Intervention de Gérald Darmanin

Réunion du mercredi 20 février 2019 à 16h30
Commission des finances, de l'économie générale et du contrôle budgétaire

Gérald Darmanin, ministre de l'action et des comptes publics :

Monsieur le président, je ferai en sorte de ne pas vous conforter dans votre opinion, que vous avez exposée sans animosité ni esprit de polémique, et qui peut se lire communément dans la presse. Vous avez d'abord pointé le fait que nous ne faisions pas suffisamment d'efforts pour réduire les dépenses, le déficit et les prélèvements obligatoires. Cela n'est pas le cas et je l'ai démontré dans les exercices 2017 et 2018 – je vous renvoie au discours de Mme Louwagie à la tribune, qui expliquait que le budget 2018 était insincère et que nous ne tiendrions jamais les 3 %. Dans un deuxième temps, vous nous avez accusés de ne pas écouter la colère des Français, d'être sourds à leurs demandes, et de ne pas consentir à certaines dépenses – je ne me livrerai pas au jeu des petites phrases, mais je me souviens très bien des refus qui nous ont été opposés. Et maintenant que ces fameux 10 milliards ont été annoncés par le Président de la République – lesquels sont essentiellement constitués de baisses de prélèvements obligatoires ou de refus d'impôts, la dépense correspondant à la prime d'activité, liée au travail, n'entraînant pas une augmentation des dépenses publiques à proprement parler –, vous nous reprochez de ne plus nous situer dans l'objectif des comptes publics.
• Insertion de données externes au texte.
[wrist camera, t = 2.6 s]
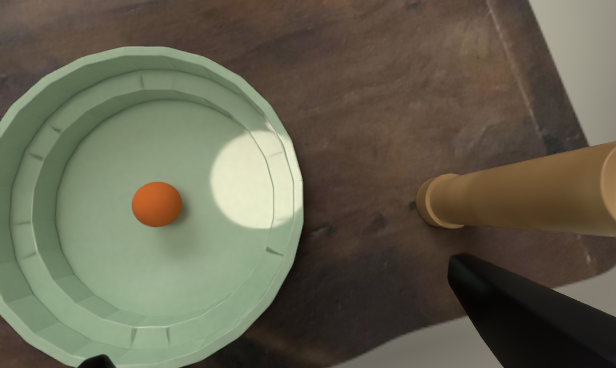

Je ne partage pas cette opinion, et pour plusieurs raisons. D'abord, la dépense publique est tenue, je peux le démontrer assez facilement. Le sera-t-elle tout au long du quinquennat ? Je ne puis vous le garantir. Vous avez été ministre du budget avant moi ; par votre expérience, plus grande que la mienne en la matière, vous savez que l'on se trouve souvent seul à prêcher dans le désert et que l'on doit toujours sur le métier remettre l'ouvrage ! Je rappelle qu'en 2018, la dépense a augmenté de 2,8 milliards d'euros par rapport à 2017, soit la hausse la plus faible ces trente dernières années. La Cour des comptes, comme votre commission, a relevé que 4 milliards d'euros étaient dus à la sincérisation. Cela signifie que si nous n'avions pas eu à sincériser le budget de nos prédécesseurs, la dépense publique aurait baissé en volume, ce qui est tout à fait remarquable. Cela nous a d'ailleurs valu beaucoup de critiques – je vous rappelle, entre autres, les contrats aidés et les aides personnalisées au logement –, alors que nous avons augmenté significativement d'autres budgets, notamment ceux des ministères régaliens – la dernière loi de programmation militaire étant la plus ambitieuse jamais adoptée.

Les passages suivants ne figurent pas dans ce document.